Scientific classification
- Kingdom: Plantae
- Clade: Tracheophytes
- Clade: Angiosperms
- Clade: Eudicots
- Clade: Asterids
- Order: Asterales
- Family: Asteraceae
- Genus: Pentachaeta
- Species: P. lyonii
- Binomial name: Pentachaeta lyonii A.Gray

= Pentachaeta lyonii =

- Genus: Pentachaeta
- Species: lyonii
- Authority: A.Gray
- Conservation status: LE

Species of flowering plant

Pentachaeta lyonii, the Lyon's pentachaeta or Lyon's pygmydaisy, is an annual plant in the family Asteraceae. It is endemic to southern California, where it is now known only from a few areas on the heavily developed coastline of Los Angeles and Ventura counties. It is a federally listed endangered species.

==Distribution==
At one point in time there were 43 populations of P. lyonii distributed among the Santa Monica Mountains, Simi Valley, Palos Verdes Peninsula and Catalina Island. In a 2006 search only 21 Pentacheata populations could be located, with occurrences on the Palos Verdes Peninsula having long been deemed extirpated. Populations on Catalina Island were thought to be extirpated until 112 individuals were re-discovered in 2011 on a ridgeline near Two Harbors. The most recent area suspected of extirpation is Stunt Ranch where no flowering individuals have been seen since 1990, after an 8-year population decline.

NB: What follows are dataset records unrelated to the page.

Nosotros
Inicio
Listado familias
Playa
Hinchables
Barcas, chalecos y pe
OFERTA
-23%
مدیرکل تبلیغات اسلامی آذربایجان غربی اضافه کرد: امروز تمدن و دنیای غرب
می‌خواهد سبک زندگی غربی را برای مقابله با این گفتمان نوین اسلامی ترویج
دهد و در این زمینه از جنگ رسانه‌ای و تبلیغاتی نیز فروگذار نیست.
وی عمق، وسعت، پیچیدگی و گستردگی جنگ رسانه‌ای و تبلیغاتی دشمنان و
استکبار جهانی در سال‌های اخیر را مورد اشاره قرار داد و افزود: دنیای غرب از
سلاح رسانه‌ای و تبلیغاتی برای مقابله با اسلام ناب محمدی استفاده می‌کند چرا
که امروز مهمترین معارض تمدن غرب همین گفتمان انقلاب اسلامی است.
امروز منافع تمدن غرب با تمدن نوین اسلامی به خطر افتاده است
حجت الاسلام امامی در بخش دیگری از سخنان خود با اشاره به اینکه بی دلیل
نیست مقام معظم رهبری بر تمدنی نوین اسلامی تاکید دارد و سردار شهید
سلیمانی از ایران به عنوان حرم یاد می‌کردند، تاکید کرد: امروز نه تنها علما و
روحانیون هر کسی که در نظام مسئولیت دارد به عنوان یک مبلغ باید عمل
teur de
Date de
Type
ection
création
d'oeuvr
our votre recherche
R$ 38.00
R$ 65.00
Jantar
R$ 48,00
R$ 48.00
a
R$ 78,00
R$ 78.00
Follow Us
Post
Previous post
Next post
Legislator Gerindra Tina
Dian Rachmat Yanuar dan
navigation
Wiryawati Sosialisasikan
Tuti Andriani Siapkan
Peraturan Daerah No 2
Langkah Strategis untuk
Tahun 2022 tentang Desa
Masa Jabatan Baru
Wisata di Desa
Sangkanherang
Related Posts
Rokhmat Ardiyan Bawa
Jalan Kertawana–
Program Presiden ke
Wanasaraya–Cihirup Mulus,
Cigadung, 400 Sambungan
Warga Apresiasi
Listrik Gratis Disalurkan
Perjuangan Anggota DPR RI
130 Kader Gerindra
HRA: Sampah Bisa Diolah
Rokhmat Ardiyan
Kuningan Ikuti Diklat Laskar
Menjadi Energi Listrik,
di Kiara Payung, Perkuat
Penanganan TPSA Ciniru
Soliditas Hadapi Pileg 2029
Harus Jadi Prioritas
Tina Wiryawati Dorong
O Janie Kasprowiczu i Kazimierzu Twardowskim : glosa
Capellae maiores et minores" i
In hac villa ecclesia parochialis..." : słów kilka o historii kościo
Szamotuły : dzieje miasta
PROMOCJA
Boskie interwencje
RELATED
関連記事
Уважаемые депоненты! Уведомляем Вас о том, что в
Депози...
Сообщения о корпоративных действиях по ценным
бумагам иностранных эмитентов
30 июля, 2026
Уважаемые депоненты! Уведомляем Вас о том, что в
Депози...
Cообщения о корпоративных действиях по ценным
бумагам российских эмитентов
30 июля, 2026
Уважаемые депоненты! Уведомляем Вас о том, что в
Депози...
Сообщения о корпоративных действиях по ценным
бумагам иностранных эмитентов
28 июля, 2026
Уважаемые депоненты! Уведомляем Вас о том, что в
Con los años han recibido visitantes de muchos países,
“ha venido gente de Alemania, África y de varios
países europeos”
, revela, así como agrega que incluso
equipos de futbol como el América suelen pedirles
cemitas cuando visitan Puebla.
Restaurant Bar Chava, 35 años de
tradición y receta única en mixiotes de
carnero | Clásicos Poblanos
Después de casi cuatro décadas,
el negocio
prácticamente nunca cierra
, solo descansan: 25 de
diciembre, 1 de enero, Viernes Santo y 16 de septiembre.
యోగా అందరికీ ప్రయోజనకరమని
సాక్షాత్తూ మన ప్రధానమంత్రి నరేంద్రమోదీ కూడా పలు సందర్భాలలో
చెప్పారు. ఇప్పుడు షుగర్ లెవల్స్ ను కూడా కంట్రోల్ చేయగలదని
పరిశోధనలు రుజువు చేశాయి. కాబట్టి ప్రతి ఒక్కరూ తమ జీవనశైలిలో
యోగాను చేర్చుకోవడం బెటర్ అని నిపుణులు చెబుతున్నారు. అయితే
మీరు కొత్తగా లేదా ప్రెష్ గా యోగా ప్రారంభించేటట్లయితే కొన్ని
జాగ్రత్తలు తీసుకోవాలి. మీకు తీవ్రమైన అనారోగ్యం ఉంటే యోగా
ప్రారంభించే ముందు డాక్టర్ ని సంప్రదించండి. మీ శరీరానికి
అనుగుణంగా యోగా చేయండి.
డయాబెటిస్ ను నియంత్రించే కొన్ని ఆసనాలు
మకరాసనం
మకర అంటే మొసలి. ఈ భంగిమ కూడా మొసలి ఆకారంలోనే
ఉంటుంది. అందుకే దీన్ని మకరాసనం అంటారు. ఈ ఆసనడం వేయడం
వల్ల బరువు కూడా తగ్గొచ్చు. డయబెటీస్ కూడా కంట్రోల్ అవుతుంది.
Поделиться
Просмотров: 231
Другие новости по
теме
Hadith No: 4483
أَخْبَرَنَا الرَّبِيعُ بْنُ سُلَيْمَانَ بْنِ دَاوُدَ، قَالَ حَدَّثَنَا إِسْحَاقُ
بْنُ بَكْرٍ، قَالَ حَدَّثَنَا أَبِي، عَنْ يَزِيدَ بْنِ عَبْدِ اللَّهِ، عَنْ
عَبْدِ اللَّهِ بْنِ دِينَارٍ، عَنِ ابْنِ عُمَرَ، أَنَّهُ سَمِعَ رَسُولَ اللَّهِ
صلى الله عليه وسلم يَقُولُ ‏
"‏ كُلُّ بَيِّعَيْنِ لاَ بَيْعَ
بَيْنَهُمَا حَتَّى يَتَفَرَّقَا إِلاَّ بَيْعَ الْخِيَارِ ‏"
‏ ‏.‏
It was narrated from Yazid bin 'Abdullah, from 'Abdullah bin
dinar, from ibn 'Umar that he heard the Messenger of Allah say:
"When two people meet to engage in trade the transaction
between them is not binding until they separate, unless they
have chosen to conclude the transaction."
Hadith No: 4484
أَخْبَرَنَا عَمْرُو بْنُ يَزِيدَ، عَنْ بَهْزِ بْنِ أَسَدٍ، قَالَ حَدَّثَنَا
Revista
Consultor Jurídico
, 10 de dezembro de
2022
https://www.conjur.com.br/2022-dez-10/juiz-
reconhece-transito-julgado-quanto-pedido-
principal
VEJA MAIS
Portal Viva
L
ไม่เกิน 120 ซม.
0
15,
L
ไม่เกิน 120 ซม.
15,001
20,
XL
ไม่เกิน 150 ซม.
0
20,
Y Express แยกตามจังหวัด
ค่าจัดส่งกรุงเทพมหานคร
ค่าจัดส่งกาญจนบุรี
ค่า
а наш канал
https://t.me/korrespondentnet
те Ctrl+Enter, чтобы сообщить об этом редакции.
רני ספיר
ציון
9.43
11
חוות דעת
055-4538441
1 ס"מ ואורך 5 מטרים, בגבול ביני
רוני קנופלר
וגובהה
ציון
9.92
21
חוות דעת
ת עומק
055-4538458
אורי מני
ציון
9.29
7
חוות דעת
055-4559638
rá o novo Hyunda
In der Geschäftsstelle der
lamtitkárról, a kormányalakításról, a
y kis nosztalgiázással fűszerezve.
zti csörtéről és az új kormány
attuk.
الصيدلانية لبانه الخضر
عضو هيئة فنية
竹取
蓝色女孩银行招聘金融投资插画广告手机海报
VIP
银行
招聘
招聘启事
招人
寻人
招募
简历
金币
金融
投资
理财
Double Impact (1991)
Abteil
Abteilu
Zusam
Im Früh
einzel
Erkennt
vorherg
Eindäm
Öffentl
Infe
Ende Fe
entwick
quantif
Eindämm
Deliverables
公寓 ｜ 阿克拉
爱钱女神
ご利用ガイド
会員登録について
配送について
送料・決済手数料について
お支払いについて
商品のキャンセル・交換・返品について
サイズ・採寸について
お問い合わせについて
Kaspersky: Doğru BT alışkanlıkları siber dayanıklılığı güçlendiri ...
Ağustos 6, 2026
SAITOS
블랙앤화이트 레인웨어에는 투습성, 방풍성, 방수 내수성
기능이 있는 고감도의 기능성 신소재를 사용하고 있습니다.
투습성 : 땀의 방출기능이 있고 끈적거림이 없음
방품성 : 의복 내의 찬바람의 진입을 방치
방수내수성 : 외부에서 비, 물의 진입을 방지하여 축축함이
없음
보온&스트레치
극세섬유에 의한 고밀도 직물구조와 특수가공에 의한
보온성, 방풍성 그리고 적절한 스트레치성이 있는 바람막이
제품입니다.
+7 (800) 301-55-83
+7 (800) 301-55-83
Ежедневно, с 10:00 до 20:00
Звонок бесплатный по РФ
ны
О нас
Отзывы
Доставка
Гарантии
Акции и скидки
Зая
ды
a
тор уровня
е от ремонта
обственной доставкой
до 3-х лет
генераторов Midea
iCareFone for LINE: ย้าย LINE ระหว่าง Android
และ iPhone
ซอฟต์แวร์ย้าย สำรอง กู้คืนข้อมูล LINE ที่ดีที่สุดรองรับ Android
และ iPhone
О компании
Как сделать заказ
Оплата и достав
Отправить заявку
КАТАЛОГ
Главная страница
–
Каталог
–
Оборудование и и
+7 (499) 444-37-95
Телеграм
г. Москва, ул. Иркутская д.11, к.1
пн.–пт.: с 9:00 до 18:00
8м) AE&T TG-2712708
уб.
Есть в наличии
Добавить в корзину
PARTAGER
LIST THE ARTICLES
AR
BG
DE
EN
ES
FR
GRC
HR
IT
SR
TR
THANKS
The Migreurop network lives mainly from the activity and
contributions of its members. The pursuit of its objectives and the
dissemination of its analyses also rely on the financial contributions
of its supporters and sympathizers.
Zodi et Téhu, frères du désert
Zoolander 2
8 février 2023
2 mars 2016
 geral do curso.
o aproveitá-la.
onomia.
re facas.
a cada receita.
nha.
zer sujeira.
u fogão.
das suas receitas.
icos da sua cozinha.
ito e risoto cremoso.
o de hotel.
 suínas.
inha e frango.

In 2020 this elusive species was spotted once again by Catalina Island Conservancy botanists. Just 19 individuals were found in a location that roughly corresponds to a record from W.S. Lyon, who discovered the species in 1885.

The plant received protected status in 1990.

==Description==
Pentachaeta lyonii tends to grow in compact soil with little disturbance and few competitors. Plants have been grown in the greenhouse with light well aerated soil, but whether P. lyonii grows in compact soil due to a lack of competition or particular nutrient requirements has yet to be determined. The plant requires insect pollination to set seed.